Will QUIC replace TCP?

The QUIC protocol is becoming more and more popular among companies of all types and sizes, and is used by various applications, cloud services and IoT products, thanks to its enhanced security and overall performance. QUIC disrupts the structured TCP concept by using UDP, and by adding application level features to it.

Where did QUIC come from?

QUIC is an internet transport protocol which was developed in 2012 by Google. It was intended for the purpose of connection speed increase, while keeping quality and security, and designed for today’s bandwidth needs and latency sensitive applications. Google used its vast global spread and variety of connectivity implementations to investigate, create and experiment its new QUIC protocol, which was officially announced as part of Chromium version 29 in 2013.

QUIC replace TCP?

QUIC is built on top of UDP, significantly reducing the TCP’s latency caused by multiple handshakes. In fact, as opposed to TCP, UDP requires only one handshake to establish a connection. QUIC uses TLS 1.3 for security. It also introduced new features for better performance, such as using a session ticket for faster reconnections, and resending packets that require a reliable delivery, dramatically reducing congestion compared to TCP.

QUIC’s main features and advantages:

  • Enhanced security – Data packets are encrypted throughout the connection without needing a VPN; TLS 1.3 authentication is used for the handshake.
  • Increased connectivity performance – Latency is significantly lower, thanks to a single handshake required to establish the connection, and thanks to a session ticket that allows restoring a connection faster to revisited sites compared to TCP.
  • High reliability – Is achieved thanks to a smart packet header mechanism that allows recovery in case of high loss-rate. The mechanism resends only packets requiring a reliable delivery. Head-of-line blocking is avoided by using a single session for simultaneous data streams.
  • Improved user experienceQUIC assigns its own ID independently of IP and port, allowing to seamlessly switch between cellular, Wi-Fi or wired networks and handle IP or port changes without disruptions.

Where can the QUIC protocol be found today?

You are already using QUIC every day! QUIC is used by not only Google and its applications such as YouTube and Gmail, but also Facebook and Instagram, Uber, and many more services. Its simplicity, increased security, and high connectivity performance, make it very suitable for any environment that needs to deliver more with less.

How do companies use QUIC?

Many companies have already realized the benefits of implementing the QUIC protocol as part of their products, development cycles or use cases. Following are some examples of how some leading companies are using QUIC.

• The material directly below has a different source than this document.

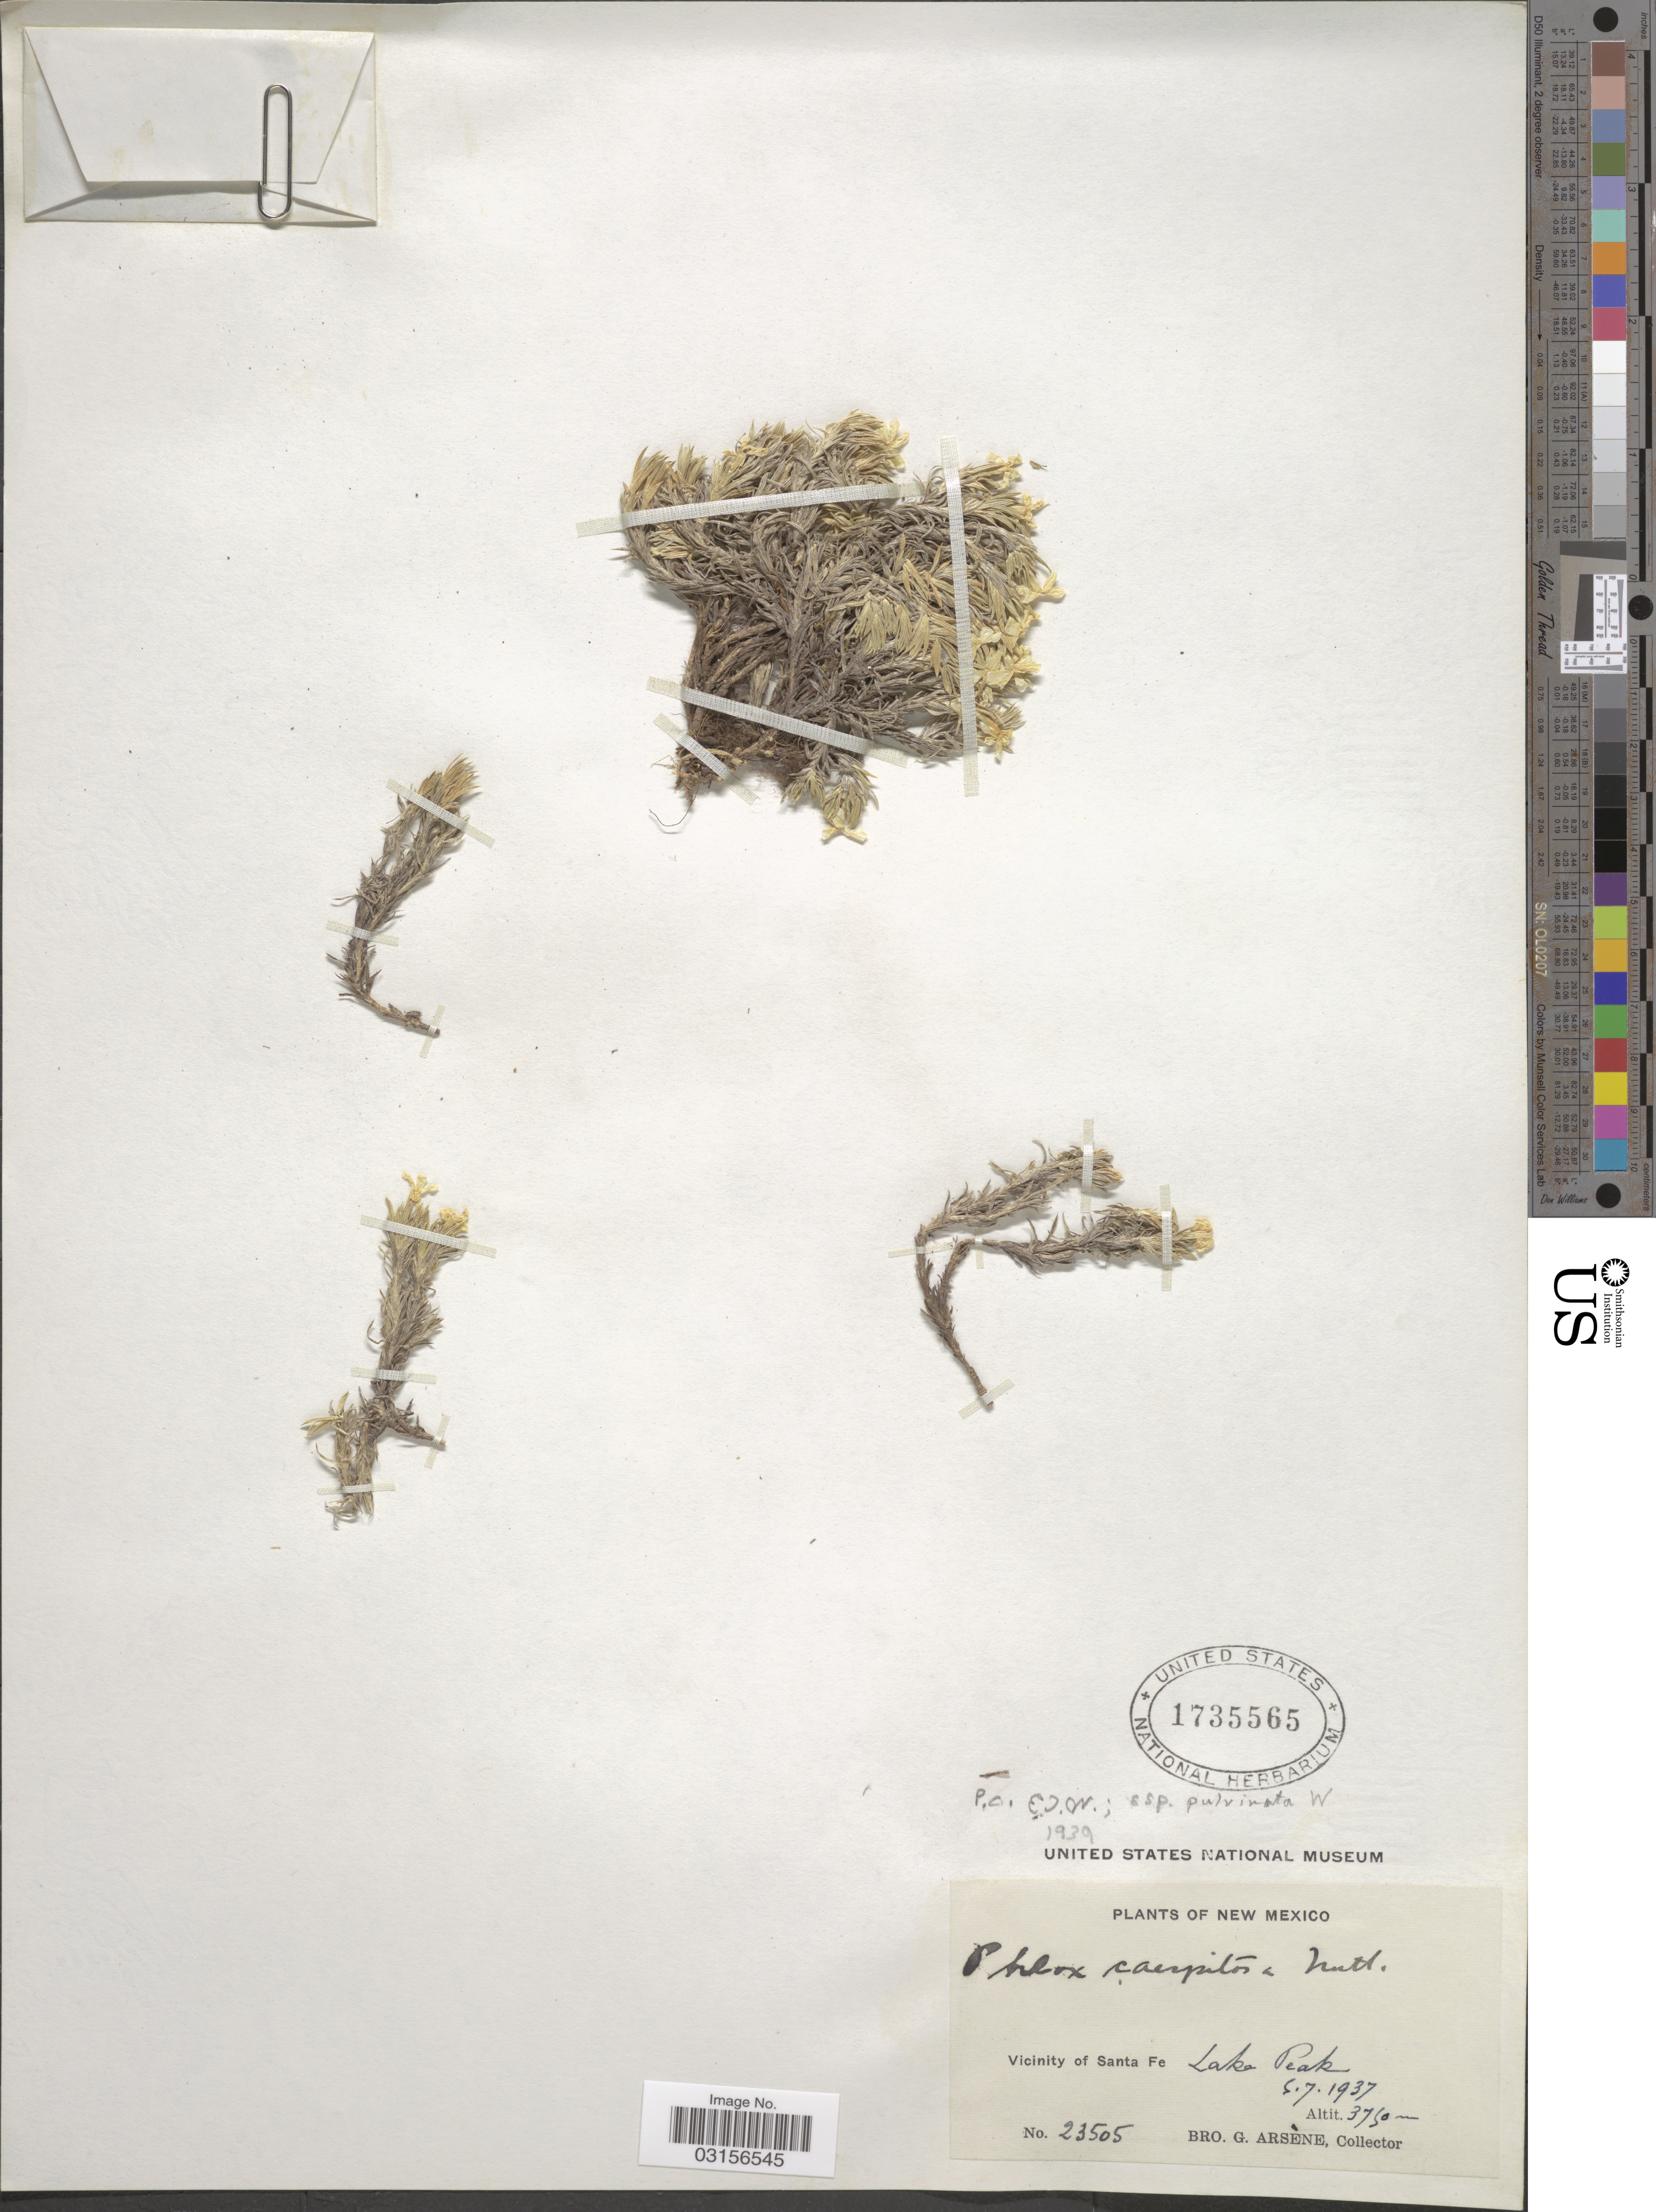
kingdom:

Microsoft provides QUIC connectivity in newer Windows OSes and as part of the Edge Browser. QUIC is supported in Windows 11 and Windows Server 2022. It also provides SMB over QUIC support for file sharing. SMB over QUIC is one of the new security features in Windows Server 2022, and does not require VPN. SMB over QUIC applies to Windows versions from Windows Server 2022 Datacenter Azure Edition, and Windows 11.

By supporting the QUIC protocol, Alibaba Cloud CDN has allowed a faster, more stable, and overall better experience for its users. Through a simple request and identification procedure, the user can take advantage of the QUIC protocol for improving content delivery efficiency and safeguarding data transmission.

Facebook replaced its internet protocol with QUIC to optimize its network and create a better user experience. The QUIC protocol is used for more than 75% of its internet traffic resulting in significant improvements for Facebook users and better metrics, like reduced request errors and decreased tail latency.

Akamai sees QUIC as a platform for future protocol development, and was the first third party to deploy Google QUIC when it became available. When they want to experiment with partners or customers to deploy new transport optimizations, Akamai has the QUIC framework, its transport invariants, and its security infrastructure as a vehicle for that research.

Mozilla Firefox
The main performance improvements of Mozilla Firefox are a direct result of using QUIC. By using HTTP/3, which is based on QUIC, it takes less time to connect, there are no head of line blocking and delays in delivering packets. QUIC improves the ability to detect and repair packet loss. Firefox Nightly will automatically try to use HTTP/3 if supported by the Web server.

In order to deliver high quality and real-time performance as expected by its users, the Uber mobile app should count on low-latency and high reliability network communication. By adopting the QUIC protocol, Uber was able to better control the transport protocol performance and reduce tail-end latencies by up to 30%. QUIC helps the Uber app improve its performance in low connectivity networks and provides end-to-end control over the flow of packets, enhancing the overall user experience. 

SMB over QUIC for better file sharing performance

SMB (Server Message Block) traditionally uses TCP as its transport protocol. SMB messages can be encapsulated within QUIC packets, which are then sent over UDP instead of TCP. This allows the SMB protocol to take advantage of some of the benefits that QUIC provides, such as reduced latency, improved performance, and encryption by default.

SMB over QUIC can traverse networks that may block traditional SMB traffic over TCP. In fact, since QUIC uses UDP, connections are established over ports that are typically open on firewalls, such as port 443 (HTTPS). Explore Visuality Systems’ SMB over QUIC solutions.

Prior to QUIC, TCP was considered a common and dominant internet protocol. However, nowadays QUIC is slowly but inexorably overtaking the market, and the question is – not if but rather – when will it replace TCP altogether?